Copy the items word for word, from the start up to and including the line with "formes. Ils ont".

▶

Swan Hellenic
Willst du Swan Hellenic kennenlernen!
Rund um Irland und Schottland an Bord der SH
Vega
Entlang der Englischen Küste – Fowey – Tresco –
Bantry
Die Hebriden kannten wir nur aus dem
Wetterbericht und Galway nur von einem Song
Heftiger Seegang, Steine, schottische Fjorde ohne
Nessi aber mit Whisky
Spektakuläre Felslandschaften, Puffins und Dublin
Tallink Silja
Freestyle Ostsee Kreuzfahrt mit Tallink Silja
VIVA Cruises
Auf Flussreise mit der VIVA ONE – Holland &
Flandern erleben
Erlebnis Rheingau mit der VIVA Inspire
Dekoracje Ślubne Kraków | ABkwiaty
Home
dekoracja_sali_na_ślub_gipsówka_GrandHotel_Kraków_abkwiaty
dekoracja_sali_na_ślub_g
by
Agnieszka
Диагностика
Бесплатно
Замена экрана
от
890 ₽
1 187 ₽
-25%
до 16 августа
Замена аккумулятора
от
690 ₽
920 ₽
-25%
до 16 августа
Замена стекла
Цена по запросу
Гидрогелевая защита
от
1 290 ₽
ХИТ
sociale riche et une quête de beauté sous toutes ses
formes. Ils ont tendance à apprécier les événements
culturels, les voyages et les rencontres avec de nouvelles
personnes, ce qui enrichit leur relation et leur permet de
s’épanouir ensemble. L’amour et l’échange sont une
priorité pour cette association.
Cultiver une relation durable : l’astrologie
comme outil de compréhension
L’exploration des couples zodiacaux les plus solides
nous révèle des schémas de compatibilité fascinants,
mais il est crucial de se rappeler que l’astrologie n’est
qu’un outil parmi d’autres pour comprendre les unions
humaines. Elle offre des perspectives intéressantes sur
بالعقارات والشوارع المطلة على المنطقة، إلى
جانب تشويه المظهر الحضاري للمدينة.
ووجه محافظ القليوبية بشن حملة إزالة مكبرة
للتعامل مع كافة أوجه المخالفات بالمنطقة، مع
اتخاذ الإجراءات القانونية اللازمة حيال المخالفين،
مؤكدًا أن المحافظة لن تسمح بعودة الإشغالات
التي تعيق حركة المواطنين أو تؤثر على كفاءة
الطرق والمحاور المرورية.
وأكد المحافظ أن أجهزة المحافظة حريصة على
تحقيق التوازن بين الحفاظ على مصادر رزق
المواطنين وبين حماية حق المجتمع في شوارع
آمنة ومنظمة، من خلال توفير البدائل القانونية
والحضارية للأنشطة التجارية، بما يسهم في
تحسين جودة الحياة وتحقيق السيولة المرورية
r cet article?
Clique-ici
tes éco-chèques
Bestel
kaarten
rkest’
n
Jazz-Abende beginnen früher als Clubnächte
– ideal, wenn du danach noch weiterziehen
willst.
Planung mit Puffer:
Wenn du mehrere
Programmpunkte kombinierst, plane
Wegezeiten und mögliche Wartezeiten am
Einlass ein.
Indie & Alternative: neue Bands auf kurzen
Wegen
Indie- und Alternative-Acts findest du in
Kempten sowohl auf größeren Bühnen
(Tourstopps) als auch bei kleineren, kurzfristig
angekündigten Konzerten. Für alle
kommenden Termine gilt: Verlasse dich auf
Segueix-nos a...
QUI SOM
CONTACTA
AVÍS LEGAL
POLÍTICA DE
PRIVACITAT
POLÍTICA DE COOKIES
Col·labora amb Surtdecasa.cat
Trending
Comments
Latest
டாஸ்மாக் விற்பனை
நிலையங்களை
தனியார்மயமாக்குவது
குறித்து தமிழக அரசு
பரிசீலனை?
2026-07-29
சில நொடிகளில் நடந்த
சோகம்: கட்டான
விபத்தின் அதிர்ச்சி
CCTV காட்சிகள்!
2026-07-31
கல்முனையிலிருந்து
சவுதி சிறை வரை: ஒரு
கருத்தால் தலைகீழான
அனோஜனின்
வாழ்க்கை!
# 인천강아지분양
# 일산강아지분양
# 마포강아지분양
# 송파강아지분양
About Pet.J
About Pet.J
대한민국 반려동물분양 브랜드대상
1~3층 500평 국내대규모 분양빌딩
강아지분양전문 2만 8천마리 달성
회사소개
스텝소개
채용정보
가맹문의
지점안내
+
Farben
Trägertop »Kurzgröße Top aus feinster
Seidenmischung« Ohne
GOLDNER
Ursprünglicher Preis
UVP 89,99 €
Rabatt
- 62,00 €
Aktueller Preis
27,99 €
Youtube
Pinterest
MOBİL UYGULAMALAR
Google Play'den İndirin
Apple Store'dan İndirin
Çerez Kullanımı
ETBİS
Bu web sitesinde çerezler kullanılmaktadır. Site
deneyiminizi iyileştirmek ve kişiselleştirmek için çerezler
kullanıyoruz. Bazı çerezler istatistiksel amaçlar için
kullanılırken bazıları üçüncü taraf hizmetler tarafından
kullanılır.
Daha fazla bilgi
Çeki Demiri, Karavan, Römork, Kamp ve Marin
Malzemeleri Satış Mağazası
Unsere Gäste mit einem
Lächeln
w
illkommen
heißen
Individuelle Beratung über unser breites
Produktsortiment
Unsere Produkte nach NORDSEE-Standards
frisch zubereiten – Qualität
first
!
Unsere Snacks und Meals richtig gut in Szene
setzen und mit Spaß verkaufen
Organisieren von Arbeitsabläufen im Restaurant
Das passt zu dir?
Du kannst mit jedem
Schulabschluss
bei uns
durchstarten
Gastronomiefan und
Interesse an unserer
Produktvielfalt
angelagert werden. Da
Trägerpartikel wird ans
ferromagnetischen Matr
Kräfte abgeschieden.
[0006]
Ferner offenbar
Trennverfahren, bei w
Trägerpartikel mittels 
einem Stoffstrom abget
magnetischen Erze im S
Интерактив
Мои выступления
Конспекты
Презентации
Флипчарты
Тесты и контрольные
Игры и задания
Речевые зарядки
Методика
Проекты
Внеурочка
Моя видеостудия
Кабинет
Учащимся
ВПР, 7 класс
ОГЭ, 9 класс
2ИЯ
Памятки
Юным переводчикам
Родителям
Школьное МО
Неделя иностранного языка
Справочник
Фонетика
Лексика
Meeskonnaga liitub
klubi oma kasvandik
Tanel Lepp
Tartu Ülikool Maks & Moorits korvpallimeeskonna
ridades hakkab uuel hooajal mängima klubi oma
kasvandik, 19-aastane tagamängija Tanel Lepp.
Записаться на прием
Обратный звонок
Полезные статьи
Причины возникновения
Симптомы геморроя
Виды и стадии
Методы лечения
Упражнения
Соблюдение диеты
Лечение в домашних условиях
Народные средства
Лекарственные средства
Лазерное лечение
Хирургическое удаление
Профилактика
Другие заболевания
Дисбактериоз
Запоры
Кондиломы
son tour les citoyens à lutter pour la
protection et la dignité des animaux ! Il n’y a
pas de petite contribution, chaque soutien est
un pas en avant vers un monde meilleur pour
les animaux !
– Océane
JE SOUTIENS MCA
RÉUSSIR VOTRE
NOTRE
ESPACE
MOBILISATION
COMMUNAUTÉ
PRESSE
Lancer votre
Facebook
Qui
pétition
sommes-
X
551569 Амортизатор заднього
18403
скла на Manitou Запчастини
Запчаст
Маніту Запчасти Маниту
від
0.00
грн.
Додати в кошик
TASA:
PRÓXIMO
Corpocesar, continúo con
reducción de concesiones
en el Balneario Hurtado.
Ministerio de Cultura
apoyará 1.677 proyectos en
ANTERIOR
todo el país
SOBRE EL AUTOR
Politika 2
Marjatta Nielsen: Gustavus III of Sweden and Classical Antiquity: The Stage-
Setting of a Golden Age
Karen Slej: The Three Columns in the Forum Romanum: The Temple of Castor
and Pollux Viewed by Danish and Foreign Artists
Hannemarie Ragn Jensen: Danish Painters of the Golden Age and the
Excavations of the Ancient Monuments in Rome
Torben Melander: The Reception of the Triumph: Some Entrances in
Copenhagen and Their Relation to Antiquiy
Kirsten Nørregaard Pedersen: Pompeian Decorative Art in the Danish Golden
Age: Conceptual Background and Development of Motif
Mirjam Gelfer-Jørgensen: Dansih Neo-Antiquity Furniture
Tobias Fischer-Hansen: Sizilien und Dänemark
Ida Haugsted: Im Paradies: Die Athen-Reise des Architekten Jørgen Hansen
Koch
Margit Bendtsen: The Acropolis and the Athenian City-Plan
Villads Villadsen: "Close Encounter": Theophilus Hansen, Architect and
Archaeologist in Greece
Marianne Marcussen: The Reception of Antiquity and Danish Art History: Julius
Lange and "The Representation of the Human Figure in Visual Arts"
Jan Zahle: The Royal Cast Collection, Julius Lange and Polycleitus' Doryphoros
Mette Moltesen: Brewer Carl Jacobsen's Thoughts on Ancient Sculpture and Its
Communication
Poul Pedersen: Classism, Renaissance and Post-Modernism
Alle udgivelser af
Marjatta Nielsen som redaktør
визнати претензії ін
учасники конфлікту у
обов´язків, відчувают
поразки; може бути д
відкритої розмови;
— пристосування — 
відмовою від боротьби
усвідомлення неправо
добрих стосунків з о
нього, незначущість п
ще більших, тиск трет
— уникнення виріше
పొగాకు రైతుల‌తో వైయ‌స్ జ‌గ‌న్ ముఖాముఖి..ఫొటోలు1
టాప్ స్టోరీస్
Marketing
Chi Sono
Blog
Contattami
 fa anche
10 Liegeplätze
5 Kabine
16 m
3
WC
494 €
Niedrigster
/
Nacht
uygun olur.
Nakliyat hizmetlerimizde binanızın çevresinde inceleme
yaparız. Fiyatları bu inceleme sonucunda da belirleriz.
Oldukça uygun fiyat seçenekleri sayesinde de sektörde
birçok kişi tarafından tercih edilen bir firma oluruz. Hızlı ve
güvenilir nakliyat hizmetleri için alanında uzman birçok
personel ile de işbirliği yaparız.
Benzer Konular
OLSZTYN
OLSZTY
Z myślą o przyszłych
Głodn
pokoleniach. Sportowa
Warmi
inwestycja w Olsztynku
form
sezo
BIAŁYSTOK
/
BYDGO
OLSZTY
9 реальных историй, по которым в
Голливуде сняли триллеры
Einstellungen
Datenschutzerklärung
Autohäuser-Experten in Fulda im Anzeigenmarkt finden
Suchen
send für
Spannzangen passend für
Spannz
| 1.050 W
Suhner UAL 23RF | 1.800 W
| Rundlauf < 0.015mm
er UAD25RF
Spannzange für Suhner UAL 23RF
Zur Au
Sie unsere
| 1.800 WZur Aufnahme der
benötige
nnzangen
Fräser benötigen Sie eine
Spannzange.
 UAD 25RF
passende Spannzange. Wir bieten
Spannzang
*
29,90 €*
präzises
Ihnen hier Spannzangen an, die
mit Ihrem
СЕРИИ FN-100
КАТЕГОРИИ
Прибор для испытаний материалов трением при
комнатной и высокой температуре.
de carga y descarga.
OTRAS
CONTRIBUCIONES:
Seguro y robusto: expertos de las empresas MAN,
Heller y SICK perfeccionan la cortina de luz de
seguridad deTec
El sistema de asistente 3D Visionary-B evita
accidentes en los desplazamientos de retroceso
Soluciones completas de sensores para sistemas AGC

◀

Output of the exercise
Swan Hellenic
Willst du Swan Hellenic kennenlernen!
Rund um Irland und Schottland an Bord der SH
Vega
Entlang der Englischen Küste – Fowey – Tresco –
Bantry
Die Hebriden kannten wir nur aus dem
Wetterbericht und Galway nur von einem Song
Heftiger Seegang, Steine, schottische Fjorde ohne
Nessi aber mit Whisky
Spektakuläre Felslandschaften, Puffins und Dublin
Tallink Silja
Freestyle Ostsee Kreuzfahrt mit Tallink Silja
VIVA Cruises
Auf Flussreise mit der VIVA ONE – Holland &
Flandern erleben
Erlebnis Rheingau mit der VIVA Inspire
Dekoracje Ślubne Kraków | ABkwiaty
Home
dekoracja_sali_na_ślub_gipsówka_GrandHotel_Kraków_abkwiaty
dekoracja_sali_na_ślub_g
by
Agnieszka
Диагностика
Бесплатно
Замена экрана
от
890 ₽
1 187 ₽
-25%
до 16 августа
Замена аккумулятора
от
690 ₽
920 ₽
-25%
до 16 августа
Замена стекла
Цена по запросу
Гидрогелевая защита
от
1 290 ₽
ХИТ
sociale riche et une quête de beauté sous toutes ses
formes. Ils ont tendance à apprécier les événements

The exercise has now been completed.